Limited liability partnership
From Wikicpa
A limited liability partnership (LLP) is a form of business organization combining elements of partnerships and corporations. In an LLP, all partners have a form of limited liability, similar to that of the shareholders of a corporation. However, the partners have the right to manage the business directly, and (in many areas) a different level of tax liability than in a corporation.
Limited liability partnerships are distinct from limited partnerships, in that limited liability is granted to all partners, not to a subset of non-managing "limited partners." As a result the LLP is more suited for businesses where all investors wish to take an active role in management.
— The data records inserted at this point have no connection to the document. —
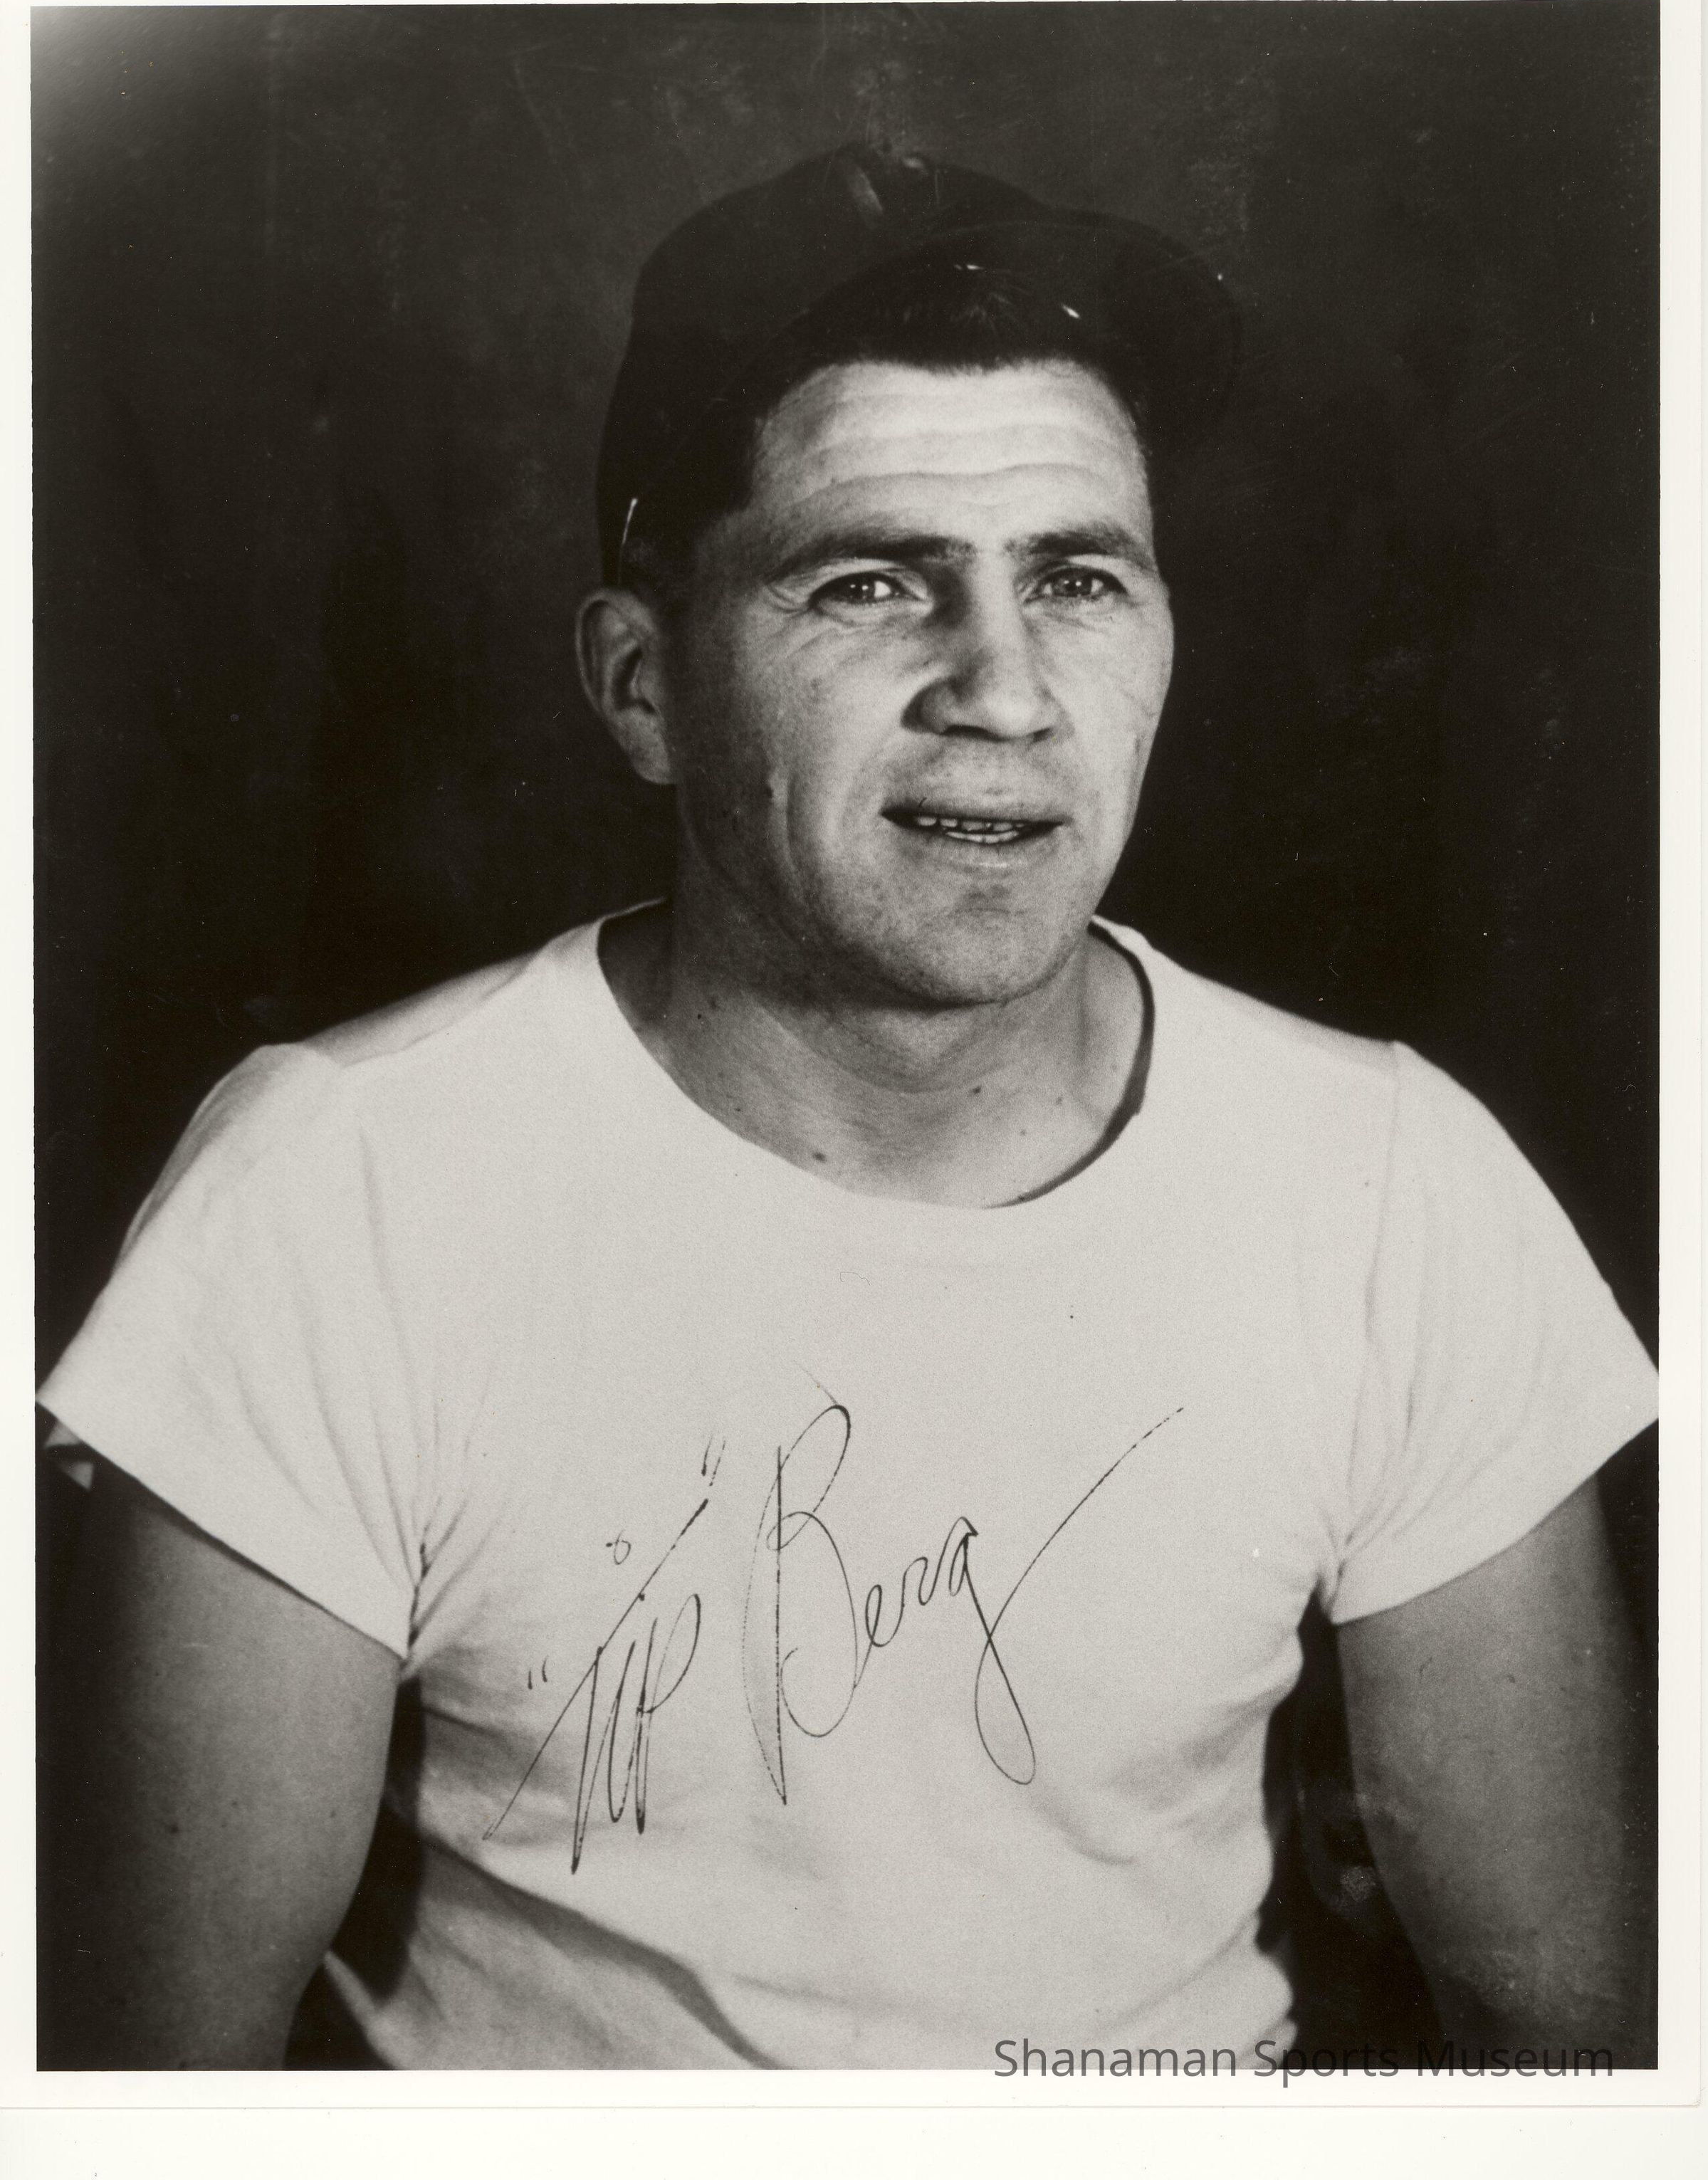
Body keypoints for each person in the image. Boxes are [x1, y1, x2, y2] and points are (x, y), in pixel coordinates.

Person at [39, 145, 1657, 2072]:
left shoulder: (1394, 1184)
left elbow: (1567, 2045)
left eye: (1077, 580)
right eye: (873, 582)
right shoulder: (340, 1191)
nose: (1006, 693)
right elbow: (151, 2093)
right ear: (643, 688)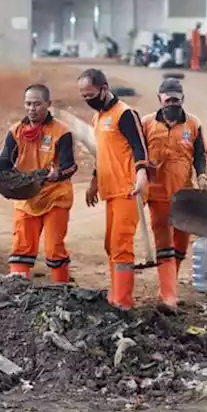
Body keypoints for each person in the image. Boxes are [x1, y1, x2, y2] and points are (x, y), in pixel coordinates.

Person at [79, 68, 150, 309]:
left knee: (121, 245)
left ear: (104, 88)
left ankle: (123, 301)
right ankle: (116, 294)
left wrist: (142, 175)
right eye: (83, 96)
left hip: (129, 190)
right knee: (111, 245)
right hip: (110, 190)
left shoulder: (126, 114)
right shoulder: (97, 117)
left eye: (90, 94)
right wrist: (94, 181)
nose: (87, 99)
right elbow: (102, 154)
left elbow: (140, 149)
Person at [0, 84, 78, 282]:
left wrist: (57, 174)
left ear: (48, 104)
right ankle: (17, 293)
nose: (32, 108)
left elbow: (71, 166)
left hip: (55, 196)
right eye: (28, 103)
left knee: (54, 248)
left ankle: (62, 293)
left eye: (37, 104)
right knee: (21, 247)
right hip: (26, 197)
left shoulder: (61, 132)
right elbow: (4, 164)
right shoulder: (16, 131)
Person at [142, 78, 207, 310]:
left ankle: (167, 289)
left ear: (183, 99)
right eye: (167, 98)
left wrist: (202, 178)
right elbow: (136, 156)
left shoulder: (193, 124)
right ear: (159, 98)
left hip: (184, 195)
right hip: (157, 194)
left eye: (176, 99)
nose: (172, 102)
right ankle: (169, 296)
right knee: (164, 244)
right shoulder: (147, 123)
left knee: (180, 245)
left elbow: (201, 155)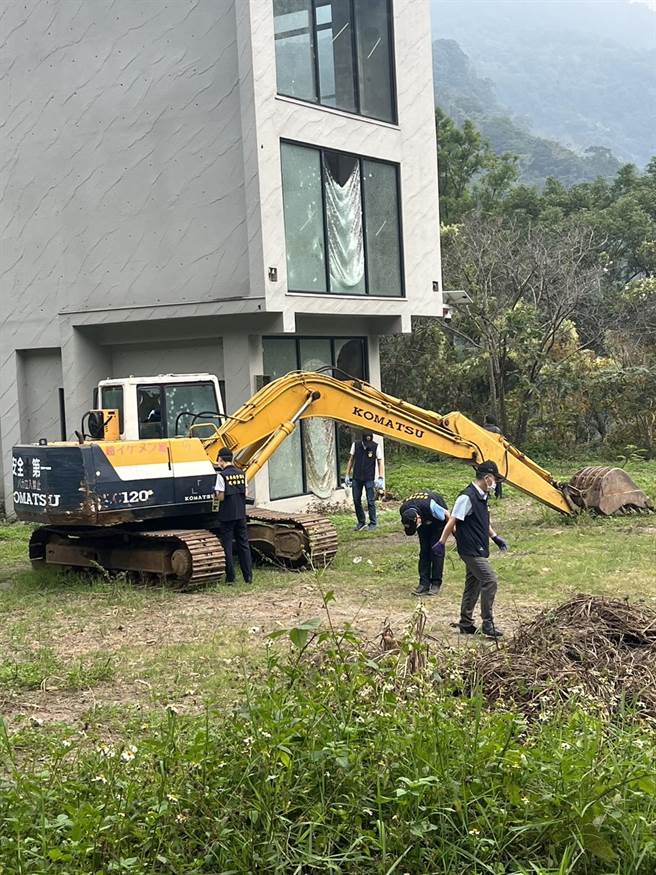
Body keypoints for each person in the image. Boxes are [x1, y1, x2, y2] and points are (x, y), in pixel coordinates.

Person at [434, 460, 508, 638]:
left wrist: (495, 537)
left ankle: (466, 623)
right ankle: (487, 624)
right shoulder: (467, 497)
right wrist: (442, 542)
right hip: (470, 549)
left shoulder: (481, 496)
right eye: (495, 479)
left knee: (473, 583)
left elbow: (483, 521)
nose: (496, 483)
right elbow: (452, 520)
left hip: (478, 546)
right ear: (487, 478)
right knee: (490, 580)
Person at [213, 447, 253, 585]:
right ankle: (248, 577)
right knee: (244, 544)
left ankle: (231, 578)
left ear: (221, 459)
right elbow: (245, 493)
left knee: (227, 546)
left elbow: (221, 497)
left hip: (227, 515)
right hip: (241, 514)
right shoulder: (241, 473)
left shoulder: (221, 475)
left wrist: (216, 494)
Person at [399, 490, 450, 596]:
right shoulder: (404, 510)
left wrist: (455, 532)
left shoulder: (431, 506)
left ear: (417, 518)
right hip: (424, 518)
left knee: (436, 550)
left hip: (438, 520)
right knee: (424, 551)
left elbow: (447, 514)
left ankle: (436, 583)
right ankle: (423, 583)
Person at [344, 431, 384, 531]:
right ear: (363, 439)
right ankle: (361, 522)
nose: (368, 445)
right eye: (366, 442)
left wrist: (380, 477)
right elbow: (351, 460)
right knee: (356, 500)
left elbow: (380, 462)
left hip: (369, 478)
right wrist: (347, 474)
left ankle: (373, 523)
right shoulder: (356, 445)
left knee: (370, 501)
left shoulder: (375, 446)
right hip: (357, 478)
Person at [483, 415, 503, 499]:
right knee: (497, 474)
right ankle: (498, 493)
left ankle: (486, 493)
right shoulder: (496, 430)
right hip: (495, 455)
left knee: (484, 474)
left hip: (484, 454)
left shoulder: (481, 429)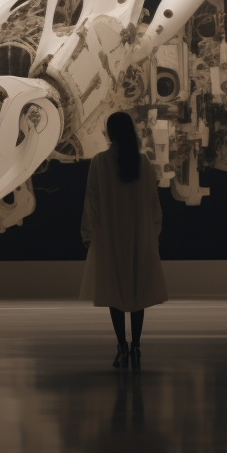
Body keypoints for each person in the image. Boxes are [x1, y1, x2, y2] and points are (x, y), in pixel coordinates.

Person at [80, 112, 168, 369]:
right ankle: (136, 344)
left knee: (114, 289)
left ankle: (122, 344)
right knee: (137, 288)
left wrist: (88, 233)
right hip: (139, 234)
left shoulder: (99, 162)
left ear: (110, 133)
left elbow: (92, 201)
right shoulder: (143, 163)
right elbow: (154, 203)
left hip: (111, 234)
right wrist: (153, 232)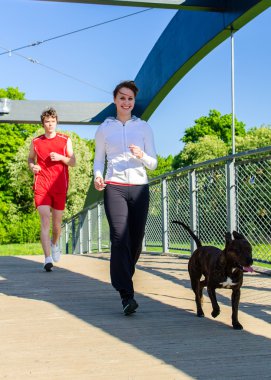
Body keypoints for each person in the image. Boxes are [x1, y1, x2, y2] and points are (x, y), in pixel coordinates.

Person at [94, 80, 157, 315]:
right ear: (115, 100)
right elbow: (99, 158)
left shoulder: (143, 127)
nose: (126, 102)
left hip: (139, 187)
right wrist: (98, 176)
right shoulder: (104, 128)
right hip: (115, 186)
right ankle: (126, 295)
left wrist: (142, 155)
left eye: (130, 98)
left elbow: (154, 162)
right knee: (119, 236)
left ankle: (122, 276)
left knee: (136, 239)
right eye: (122, 97)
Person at [28, 107, 76, 272]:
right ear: (43, 123)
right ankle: (47, 259)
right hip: (41, 185)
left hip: (59, 186)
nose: (50, 124)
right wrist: (32, 166)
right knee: (45, 221)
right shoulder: (36, 142)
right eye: (47, 122)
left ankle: (55, 244)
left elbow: (73, 161)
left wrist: (62, 158)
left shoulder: (65, 140)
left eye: (52, 121)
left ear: (56, 122)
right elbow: (30, 158)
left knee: (56, 226)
However, some US states have combined the two forms to create limited liability limited partnerships.
Although found in many business fields, the LLP is an especially popular form of organization among professionals, particularly lawyers, accountants and architects. In some U.S. states (including California and New York), LLPs can only be formed for such professional uses.
In the United States, each individual state has its own law governing their formation.
The liability of the members of an LLP varies from state to state. Section 306(c) of the Uniform Partnership Act, a guideline upon which many state laws are based, grants LLPs a form of limited liability similar to that of a corporation. "An obligation of a partnership incurred while the partnership is a limited liability partnership, whether arising in contract, tort, or otherwise, is solely the obligation of the partnership. A partner is not personally liable, directly or indirectly, by way of contribution or otherwise, for such an obligation solely by reason of being or so acting as a partner." However, a sizable minority of states only extend such protection against negligence claims, meaning that partners in an LLP can be personally liable for contract and intentional tort claims brought against the LLP.
As in a partnership or limited liability company (LLC), the profits of an LLP are distributed among the partners for tax purposes; the LLP is "tax transparent". This avoids the problem of "double taxation" often found in corporations. An LLC differs from an LLP in that the LLP has the organizational flexibility of a partnership. Furthermore, LLCs are more likely to be subject to a state's franchise taxes.